Until recently, before her Philadelphia-area employer was able to obtain adequate protective gear for staff, all Frazier, 40, had to protect herself and her patients was what she described as a “little flimsy mask” that she was supposed to keep for five days, preserving it in a brown paper bag.

Now, Frazier, who spoke candidly about her experiences on condition of not identifying the facility where she works, has reusable gowns and face shields that are kept in little dressers outside the rooms. She also goes through an exhausting process of changing all her protective equipment before going into each room.

Nursing assistants provide most of the direct care in a nursing home, bathing residents, feeding them if necessary, and taking their temperatures, and other vital signs. Registered nurses are typically in supervisory positions.

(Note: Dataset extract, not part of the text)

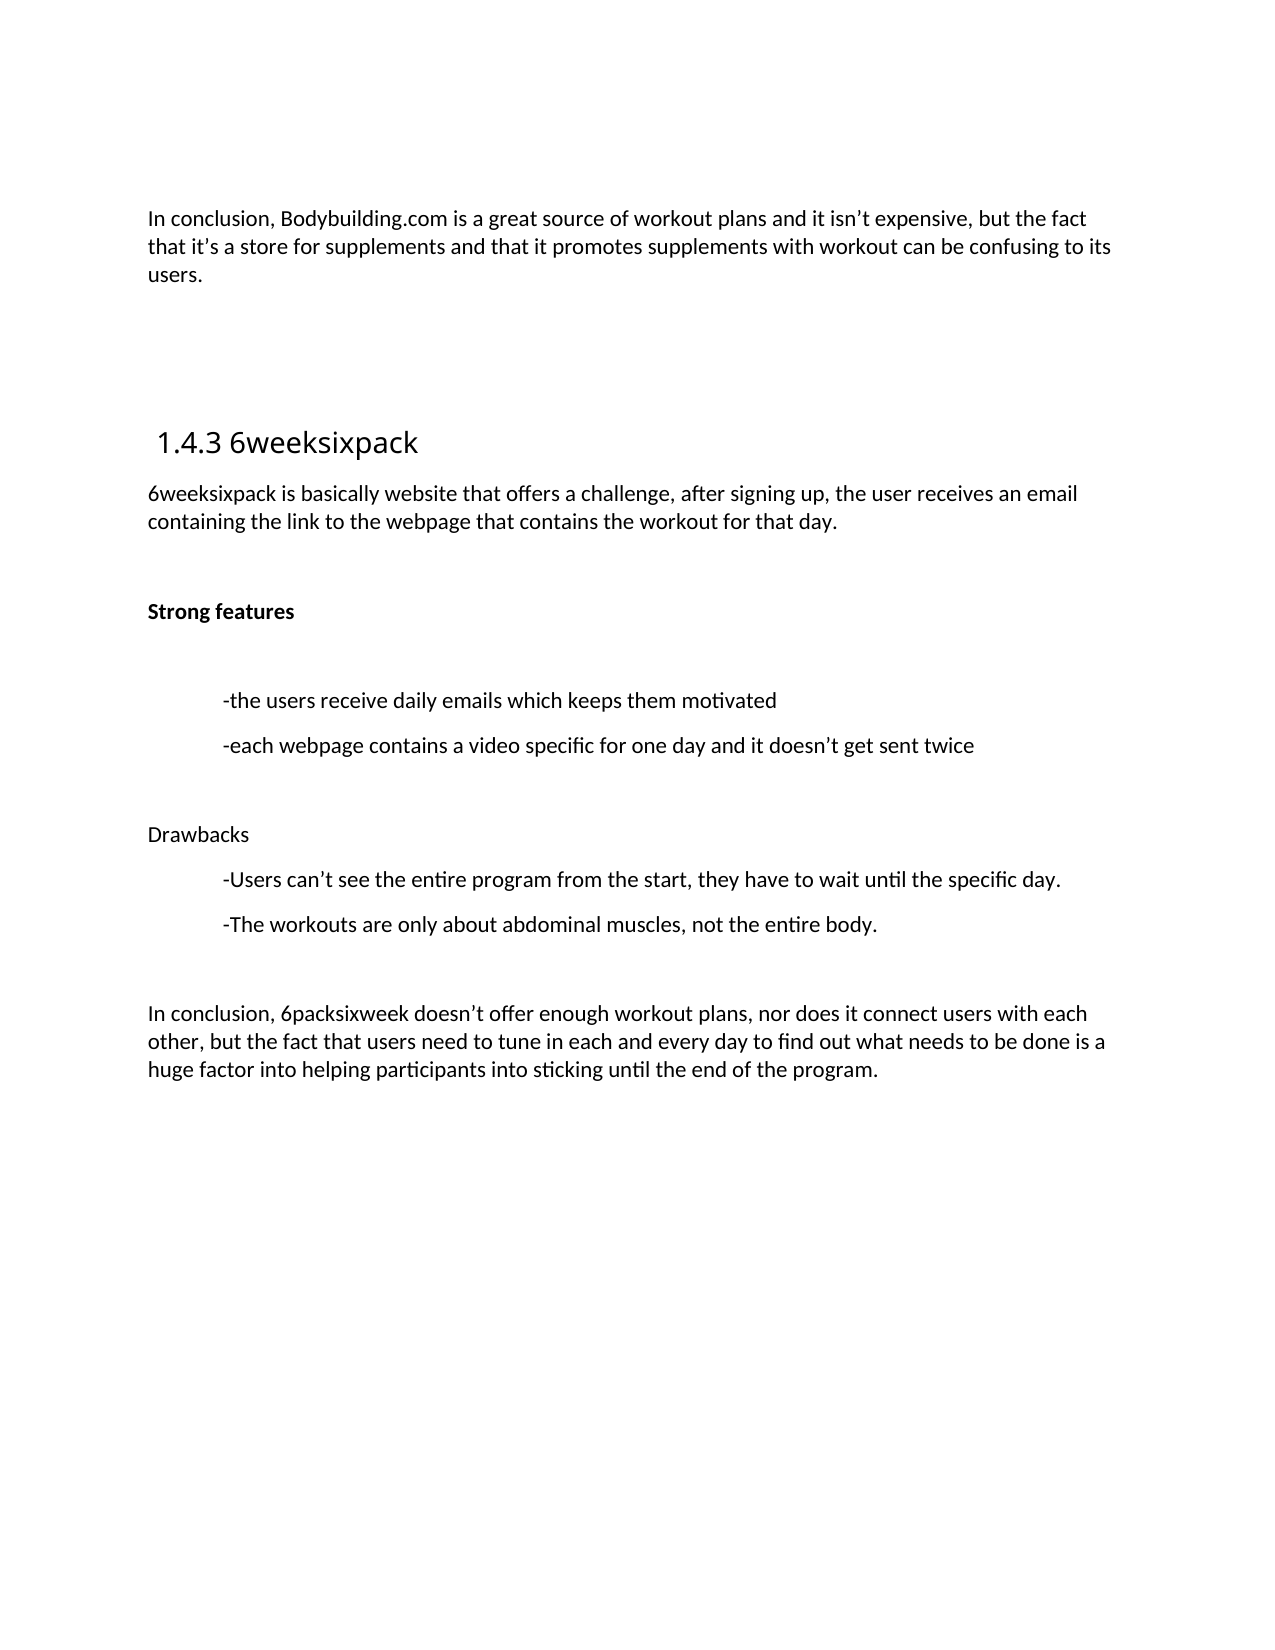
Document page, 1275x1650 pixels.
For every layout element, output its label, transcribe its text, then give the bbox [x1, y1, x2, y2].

“It’s extremely hot. Just imagine having a gown over top of your clothes and then a mask and a face shield, or sometimes you might have goggles and sometimes your goggles fog up, because it’s so hot,” said Frazier, who has worked for 13 years off and on in the industry.

» FAQ: Your coronavirus questions, answered.

After eight years with her current employer, she earns $15.35 an hour, including the $1 an hour she gets for working from 11 p.m. to 7 a.m. That’s about average for the 39,970 nursing assistants in the Philadelphia region, according to the Bureau of Labor Statistics. About half of them likely work in nursing homes or other facilities for the elderly, if national averages hold.

Frazier said she never knows what to expect when she reports on a shift.

Is it the night she’ll have to do her best to take care of a floor of patients by herself because others called out sick? Will more of the patients she has taken care of for years have died since her last shift? Are more infected?

Is this the day she’ll become infected?

Her floor used to have 45 residents, but that’s now down to 25 because so many have died or had to go to the hospital. When the floor was full, standard staffing called for three nursing assistants, so each was responsible for 15 residents. Because all of the remaining residents on the floor are COVID-positive, they still try to keep three nursing assistants per shift, Frazier said. “It’s like an ICU.

“The days are very uncertain. You know when you walk through the doors that you are putting yourself at risk,” said Frazier, who lives in the Overbrook section of Philadelphia and has two teenagers and a 7-month-old baby whom she fears infecting.

Frazier said she’s seen so many residents on her unit die, five on one day recently, that “we almost don’t have a unit anymore.” She worries that nursing homes such as hers might not survive the pandemic.

The personal side of the work is devastating, Frazier said.

“I cry. The residents we have on the floor, I’ve had them for years. We know the families and everything. They are our families. We spend a lot of time around them.”

It’s brutal “to see them wither away the way they have, to see them lose the weight, crying out for help, asking God to take them home.”